The company has partnered with companies such as ePatientFinder​ to drive clinical trials recruitment. Austin, TX-based ePatientFinder provides physicians and clinical trial sites with a secure technology platform to leverage EHR data for the recruitment purposes.

Athenahealth has also inked marketing agreements​ with the open source clinical trial software company OpenClinica.

The Strategy

Ross Muken, an analyst with Evercore ISI, said the development is not surprising, though the timing is interesting, as Athena has recently posted disappointing bookings. As per strategy, Muken said that “there looks to be a number of directions this may go.”

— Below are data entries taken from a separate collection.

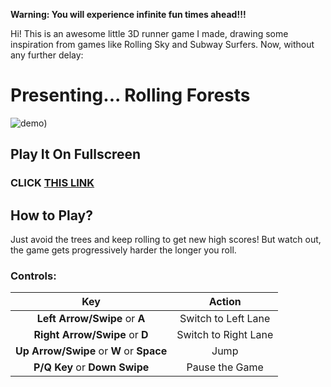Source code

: **Warning: You will experience infinite fun times ahead!!!**

Hi! This is an awesome little 3D runner game I made, drawing some inspiration from games like Rolling Sky and Subway Surfers. Now, without any further delay:

# Presenting... **Rolling Forests**
![demo](https://user-images.githubusercontent.com/87253166/152185622-ea6277cc-a227-46b0-8310-edee40645244.jpeg))

## Play It On Fullscreen
### **CLICK [THIS LINK](https://forestball.netlify.app/)**

## How to Play?
Just avoid the trees and keep rolling to get new high scores! But watch out, the game gets progressively harder the longer you roll.

### Controls:

| Key | Action |
| :---: | :---: |
| **Left Arrow/Swipe** or **A** | Switch to Left Lane |
| **Right Arrow/Swipe** or **D** | Switch to Right Lane |
| **Up Arrow/Swipe** or **W** or **Space** | Jump |
| **P/Q Key** or **Down Swipe** | Pause the Game |
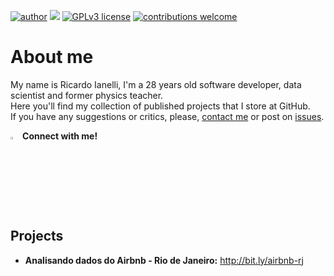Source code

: [![author](https://img.shields.io/badge/author-ricardoianelli-red.svg)](https://www.linkedin.com/in/ricardoianelli/) 
[![](https://img.shields.io/badge/python-3.5+-blue.svg)](https://www.python.org/downloads/release/python-365/) 
[![GPLv3 license](https://img.shields.io/badge/License-GPLv3-blue.svg)](http://perso.crans.org/besson/LICENSE.html) 
[![contributions welcome](https://img.shields.io/badge/contributions-welcome-brightgreen.svg?style=flat)](https://github.com/ricardoianelli/portfolio-data-science/issues)
  
# About me
My name is Ricardo Ianelli, I'm a 28 years old software developer, data scientist and former physics teacher.  
Here you'll find my collection of published projects that I store at GitHub.  
If you have any suggestions or critics, please, [contact me](mailto:ricardoianelli@hotmail.com) or post on [issues](https://github.com/ricardoianelli/portfolio-data-science/issues).
  
[<img alt="LinkedIn - Ricardo Ianelli" width="3%" src="https://image.flaticon.com/icons/png/512/174/174857.png">](https://www.linkedin.com/in/ricardoianelli/) **Connect with me!**

## Projects

* **Analisando dados do Airbnb - Rio de Janeiro:** http://bit.ly/airbnb-rj

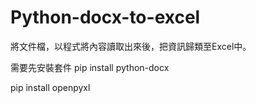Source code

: # Python-docx-to-excel
將文件檔，以程式將內容讀取出來後，把資訊歸類至Excel中。

需要先安裝套件
pip install python-docx

pip install openpyxl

“All-in this is an intriguing development,”​ he added.

Elliott Management currently owns 8.9% of athenahealth.

The proposal

In a letter to the board of directors at ​athenahealth, Jesse Cohn, partner and senior portfolio manager at Elliott Management, noted that the fund manager initially approached athenahealth last year, at which time "there existed considerable opportunities for business improvement,"​ he explained.

However, Cohn said the company has since "not made the changes necessary to enable it to grow as it should and to create the kind of value its shareholders deserve."

"In short, athenahealth is facing one of the most difficult transitions a technology company can make at a time when persistent missteps and controversy have likely permanently impaired​ its public-market valuation,"​ he added.

"At a juncture like the one ​athenahealth presently faces, the case for going private is compelling and cannot be ignored."